= Passage for review =
========

Miss it, or skip required quarterly 8813 deposits, and you can trigger late-filing/late-payment penalties and interest, even if you later file an extension. Here’s how things go wrong:
- After the due date (generally the 15th day of the 3rd month after year-end), interest starts accruing on unpaid 1446 tax, which we’ll cover later.
- Partners never receive Form 8805, which they need to claim credit on their own U.S. returns.
- The IRS will label you non-compliant and start assessing penalties, interest, and balance-due notices until you fix it.
In this guide, we simplify this process. You’ll learn what Form 8804 is, why it exists under section 1446, who must file, and how 8804 works alongside 8805 and 8813.
We’ll give you a step-by-step walkthrough to complete the filing, the deadlines and extensions, and the penalties to avoid.
Get ready for practical checklists and see how doola’s Tax Filing services can help you ensure smoother 1446 withholding, 8804 reporting, and year-end filings.
What Is Form 8804?

Form 8804 is the annual IRS return that reports a partnership’s total withholding tax liability on behalf of its foreign partners.
This obligation comes from Internal Revenue Code Section 1446, which requires both domestic and foreign partnerships that have effectively connected taxable income (ECTI) to pay a withholding tax on the portion of that income allocable to their foreign partners.

========

[Spatial grounding data]

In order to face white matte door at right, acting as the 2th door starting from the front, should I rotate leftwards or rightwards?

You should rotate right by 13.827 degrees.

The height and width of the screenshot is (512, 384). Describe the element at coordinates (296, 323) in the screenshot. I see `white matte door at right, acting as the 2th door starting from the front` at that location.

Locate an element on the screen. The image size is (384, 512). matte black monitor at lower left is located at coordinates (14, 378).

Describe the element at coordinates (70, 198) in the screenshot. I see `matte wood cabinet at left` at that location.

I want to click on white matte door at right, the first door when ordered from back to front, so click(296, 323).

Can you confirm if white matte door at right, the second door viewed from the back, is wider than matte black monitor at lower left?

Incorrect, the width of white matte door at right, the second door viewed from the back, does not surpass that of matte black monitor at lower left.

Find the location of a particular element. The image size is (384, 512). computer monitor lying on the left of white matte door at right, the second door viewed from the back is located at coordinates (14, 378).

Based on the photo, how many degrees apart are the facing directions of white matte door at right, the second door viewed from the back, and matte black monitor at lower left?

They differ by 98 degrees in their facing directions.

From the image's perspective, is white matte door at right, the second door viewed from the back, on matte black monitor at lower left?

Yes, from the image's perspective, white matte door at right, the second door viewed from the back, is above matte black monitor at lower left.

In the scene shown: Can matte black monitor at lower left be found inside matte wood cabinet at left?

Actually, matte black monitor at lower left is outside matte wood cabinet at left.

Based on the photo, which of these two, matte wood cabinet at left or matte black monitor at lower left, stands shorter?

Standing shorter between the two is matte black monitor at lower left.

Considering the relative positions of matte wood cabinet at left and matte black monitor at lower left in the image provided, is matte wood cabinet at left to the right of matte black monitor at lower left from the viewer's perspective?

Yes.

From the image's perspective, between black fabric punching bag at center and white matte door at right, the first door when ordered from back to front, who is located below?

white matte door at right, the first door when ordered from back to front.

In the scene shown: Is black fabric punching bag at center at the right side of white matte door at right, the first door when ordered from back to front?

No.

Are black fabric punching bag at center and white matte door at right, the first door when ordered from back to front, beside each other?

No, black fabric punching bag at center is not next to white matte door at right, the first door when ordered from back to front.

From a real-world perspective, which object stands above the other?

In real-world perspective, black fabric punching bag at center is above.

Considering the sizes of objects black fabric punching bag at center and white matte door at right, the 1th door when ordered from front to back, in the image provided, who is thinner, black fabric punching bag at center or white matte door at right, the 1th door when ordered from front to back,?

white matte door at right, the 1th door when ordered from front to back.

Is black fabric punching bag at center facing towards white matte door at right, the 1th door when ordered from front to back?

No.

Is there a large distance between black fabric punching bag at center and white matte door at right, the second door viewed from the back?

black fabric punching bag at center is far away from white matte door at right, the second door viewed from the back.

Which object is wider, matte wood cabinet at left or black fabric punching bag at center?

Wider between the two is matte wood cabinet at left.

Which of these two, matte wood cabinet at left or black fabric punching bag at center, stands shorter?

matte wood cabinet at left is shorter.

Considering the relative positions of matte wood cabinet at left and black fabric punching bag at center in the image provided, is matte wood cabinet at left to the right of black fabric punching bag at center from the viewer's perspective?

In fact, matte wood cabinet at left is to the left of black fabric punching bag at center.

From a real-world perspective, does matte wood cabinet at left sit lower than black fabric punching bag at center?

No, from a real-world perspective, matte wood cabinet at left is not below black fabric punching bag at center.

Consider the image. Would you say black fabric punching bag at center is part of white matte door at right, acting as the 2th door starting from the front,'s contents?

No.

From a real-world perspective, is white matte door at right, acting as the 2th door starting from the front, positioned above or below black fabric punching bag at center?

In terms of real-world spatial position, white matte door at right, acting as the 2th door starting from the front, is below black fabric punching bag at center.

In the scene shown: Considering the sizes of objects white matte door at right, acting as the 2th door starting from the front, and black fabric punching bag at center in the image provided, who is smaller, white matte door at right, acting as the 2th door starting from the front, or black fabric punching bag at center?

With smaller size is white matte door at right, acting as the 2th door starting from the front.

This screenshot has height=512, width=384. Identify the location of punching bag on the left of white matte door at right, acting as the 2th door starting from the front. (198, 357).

========

= Task =
Repeat word for word the stretch of the Form 8804 passage from "Miss it, or" through "own U.S. returns.".

= Response =
Miss it, or skip required quarterly 8813 deposits, and you can trigger late-filing/late-payment penalties and interest, even if you later file an extension. Here’s how things go wrong:
- After the due date (generally the 15th day of the 3rd month after year-end), interest starts accruing on unpaid 1446 tax, which we’ll cover later.
- Partners never receive Form 8805, which they need to claim credit on their own U.S. returns.